# SerialPort RS232 : java.lang.NoSuchFieldError: eis



## mathieu (3. Dez 2009)

Hi,

ich versuche ein Serial Interface RS232 mit einem Mess Geräte zu programieren. Ich habe in Internet verschidene Beispiel gefunden-

rxtxSerial.dll to [JDK-directory]\jre\bin\rxtxSerial.dll
RXTXcomm.jar to [JDK-directory]\jre\lib\ext\RXTXcomm.jar

Die oben genannte Datei ebenfalls kopiert.
Kompaliert - Gestartet alles OK. 
Dann habe ich versucht, den erste Meswerte zu senden!


Fehler Meldung :
=========================================
Native lib Version = RXTX-2.1-7pre16
Java lib Version   = RXTX-2.1-7
WARNING:  RXTX Version mismatch
        Jar version = RXTX-2.1-7
        native lib Version = RXTX-2.1-7pre16
portname :COM3

Exception in thread "Thread-0" java.lang.NoSuchFieldError: eis
        at gnu.io.RXTXPort.readArray(Native Method)
        at gnu.io.RXTXPort$SerialInputStream.read(RXTXPort.java:1398)
        at gnu.io.RXTXPort$SerialInputStream.read(RXTXPort.java:1287)
        at SimpleRead.serialEvent(SimpleRead.java:80)
        at gnu.io.RXTXPort.sendEvent(RXTXPort.java:732)
        at gnu.io.RXTXPort.eventLoop(Native Method)
        at gnu.io.RXTXPort$MonitorThread.run(RXTXPort.java:1575)
#
# An unexpected error has been detected by Java Runtime Environment:
#
#  EXCEPTION_ACCESS_VIOLATION (0xc0000005) at pc=0x6fd83e72, pid=452, tid=604
#
# Java VM: Java HotSpot(TM) Client VM (11.3-b02 mixed mode, sharing windows-x86)
# Problematic frame:
# C  [rxtxserial.dll+0x3e72]
#
# An error report file with more information is saved as:
# G:\mySLK\test\hs_err_pid452.log
#
# If you would like to submit a bug report, please visit:
#   HotSpot Virtual Machine Error Reporting Page
# The crash happened outside the Java Virtual Machine in native code.
# See problematic frame for where to report the bug.
#

Hat jemand Ahnnung über diese Meldung :java.lang.NoSuchFieldError: eis
Ich verwende ein USB-Adapter

Danke

MfG aus Paris-FR
Mathieu


----------



## PeteM (4. Dez 2009)

Unter Windows : SerielleSchnittstelle.de - Extract!
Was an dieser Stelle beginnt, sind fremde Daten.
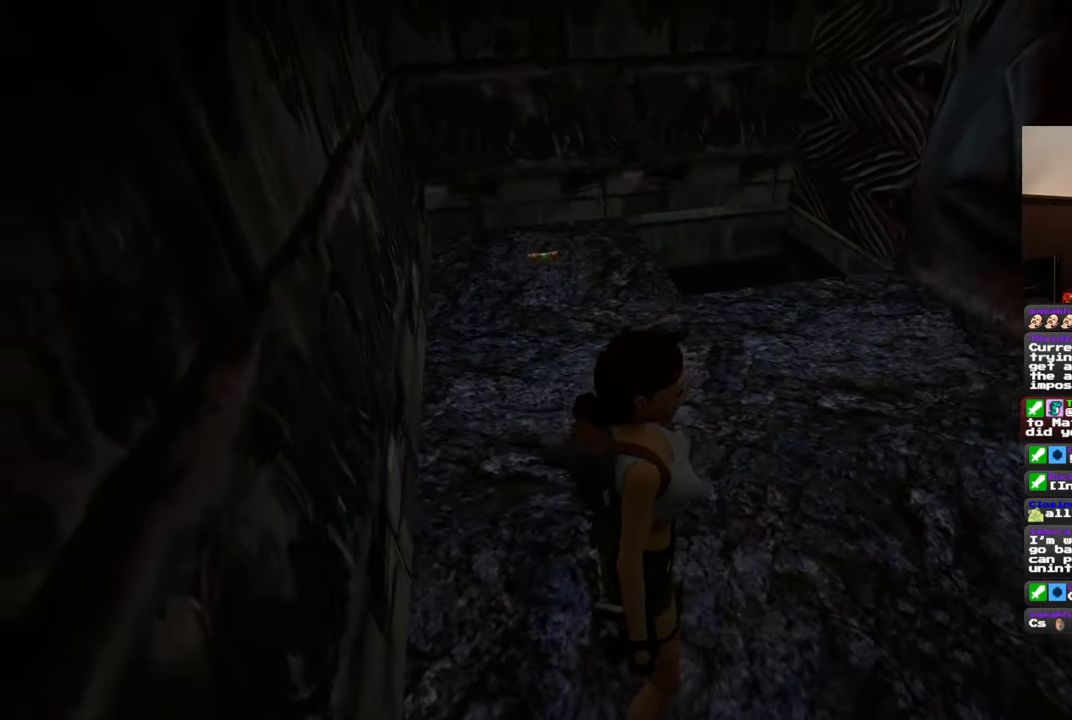
{"dt_ms": 500, "buttons": [], "left_stick": "up", "right_stick": "center", "events": [[67, "right_stick", "down"], [267, "right_stick", "center"]]}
Serikey! PowerSavingNetwork! - Startseite


----------



## mathieu (4. Dez 2009)

hi, 
danke für den tipps aber ich brauche kein externe programme, weil ich schon eins habe, und der kostenlos ist. -Und es funktionniert Problemlos !
--> DATA-Direct : http://www.artware.it/

Was ich gern wissen wolle: was bedeudet diese Fehler Meldung, EIS? Hat es mit den RXTXComm.jar oder rxtxserial.dll Datei zu tun? Version Problem? Oder VISTA?

Also ein externe Programm möchte ich nicht verwenden. Ich möchte den Messwerte aus COM3 selbst holen und in einem vordefiniert JTextField reinschreiben. Voilà.....

Vielen dank für ihre Hilfe

MfG aus Paris

Mathieu


----------